Dans la plus récente série Schedel, inspirée de la Schedelsche Weltchronik, une chronique universelle de 1493, Tušek combine un graphisme proche du tarot à des couleurs douces, libérées de toute forme. Plus malicieuses encore, ces couleurs changent selon le point de vue du spectateur, comme les couleurs des bulles de savon. Des pigments interférentiels sont à l’origine de cet effet.

Est-ce une métaphore de la nature insaisissable de ces figures étranges ? Ou une invitation à réfléchir à la variabilité de notre propre regard sur des personnes marginalisées ? Quoi qu’il en soit, ce joli artifice donne la part belle aux traits, leur conférant une légère aura magique.
À la manière de Léger ou de Duffy, les lignes construisent le tableau, structurent les formes. Ainsi, dans les Schedel comme dans la série noir et blanc, le graphisme domine. Un autre lien apparaît.

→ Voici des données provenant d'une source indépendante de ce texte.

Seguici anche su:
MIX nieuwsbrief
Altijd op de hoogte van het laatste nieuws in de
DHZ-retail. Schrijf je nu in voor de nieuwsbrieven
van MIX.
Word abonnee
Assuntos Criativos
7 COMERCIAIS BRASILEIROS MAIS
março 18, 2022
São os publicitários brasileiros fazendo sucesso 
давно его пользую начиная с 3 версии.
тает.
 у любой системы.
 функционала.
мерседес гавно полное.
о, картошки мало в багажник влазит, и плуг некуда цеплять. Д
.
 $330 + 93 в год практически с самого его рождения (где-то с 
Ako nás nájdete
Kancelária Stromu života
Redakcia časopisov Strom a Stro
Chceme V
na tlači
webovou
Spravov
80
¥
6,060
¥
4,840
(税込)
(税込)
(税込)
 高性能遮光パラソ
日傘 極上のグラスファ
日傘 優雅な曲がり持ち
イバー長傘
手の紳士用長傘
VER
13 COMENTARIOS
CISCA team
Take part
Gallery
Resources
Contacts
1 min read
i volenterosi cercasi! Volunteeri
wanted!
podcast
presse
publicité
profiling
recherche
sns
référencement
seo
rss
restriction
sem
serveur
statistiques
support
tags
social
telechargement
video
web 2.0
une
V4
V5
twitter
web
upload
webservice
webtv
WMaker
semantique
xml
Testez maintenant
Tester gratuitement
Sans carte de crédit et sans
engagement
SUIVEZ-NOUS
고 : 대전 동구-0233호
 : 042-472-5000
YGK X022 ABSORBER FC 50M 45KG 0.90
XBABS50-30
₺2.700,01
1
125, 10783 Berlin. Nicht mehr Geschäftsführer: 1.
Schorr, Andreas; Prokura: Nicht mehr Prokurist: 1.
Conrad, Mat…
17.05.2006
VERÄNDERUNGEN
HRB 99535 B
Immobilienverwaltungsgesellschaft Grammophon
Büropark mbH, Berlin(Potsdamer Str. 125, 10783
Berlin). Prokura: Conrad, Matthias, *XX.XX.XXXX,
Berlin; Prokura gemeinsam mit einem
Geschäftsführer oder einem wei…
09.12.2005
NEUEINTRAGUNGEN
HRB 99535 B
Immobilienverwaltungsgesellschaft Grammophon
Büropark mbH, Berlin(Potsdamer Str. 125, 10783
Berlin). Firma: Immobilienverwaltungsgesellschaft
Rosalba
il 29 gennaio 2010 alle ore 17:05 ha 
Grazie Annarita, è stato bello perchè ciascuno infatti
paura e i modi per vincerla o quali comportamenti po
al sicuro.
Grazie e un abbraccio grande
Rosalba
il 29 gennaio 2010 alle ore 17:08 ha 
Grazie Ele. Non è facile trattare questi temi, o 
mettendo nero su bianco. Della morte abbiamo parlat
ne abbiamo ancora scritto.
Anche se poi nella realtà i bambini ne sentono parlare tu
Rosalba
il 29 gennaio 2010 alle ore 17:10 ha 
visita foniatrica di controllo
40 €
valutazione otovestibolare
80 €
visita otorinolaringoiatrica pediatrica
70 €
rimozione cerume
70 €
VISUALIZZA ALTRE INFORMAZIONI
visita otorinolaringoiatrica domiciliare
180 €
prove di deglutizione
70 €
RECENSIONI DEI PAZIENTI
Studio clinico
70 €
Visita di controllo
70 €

Registres chromatiques et fonds picturaux
Au fil du temps, l’œuvre de Tušek peut être vue comme une exploration de différents registres chromatiques.
Le noir et le blanc imprègnent les formes d’un caractère fort, tandis que les couleurs vives évoquent l’enfance, le bruit, la vie, la joie. Dans les peintures textuelles, le contraste entre le mat et le brillant produit des effets subtils, échappant aux photographes, se réservant aux spectateurs mobiles attentifs. Cette fois-ci, pas de pigments interférentiels, juste une réflexion pure.
Autre terrain d’exploration : le traitement du fond. S’il est parfois préparé en couches successives, laissant une part au hasard des transferts et des transparences, il peut aussi être uniforme, pensé dès le départ. Ma préférence va aux premiers, riches en surprises et en couleurs, qu’on trouve dans les deux premières séries: corps de femmes et paysages, sous-bois et forêts. J’ai hâte d’en découvrir d’autres lors d’une prochaine exposition.
Conclusion
Au-delà de la diversité apparente des styles, par le biais de son œuvre, Tušek soulève constamment des questions sur la couleur : son autonomie, ses registres et son pouvoir expressif.
Mais surtout il nous transporte dans de petits univers parallèles; celui des variations Giverny et des corps abstraits, — univers que j’ai ainsi baptisés pour mieux m’y glisser, m’ont séduite par le choix des couleurs et des matières. Un pur plaisir.

Vous l’aurez compris, Un artiste à suivre absolument! Il a résolument sa place dans la catégorie Ils m’inspirent de ce blog. Merci à la Centrale pour cette découverte.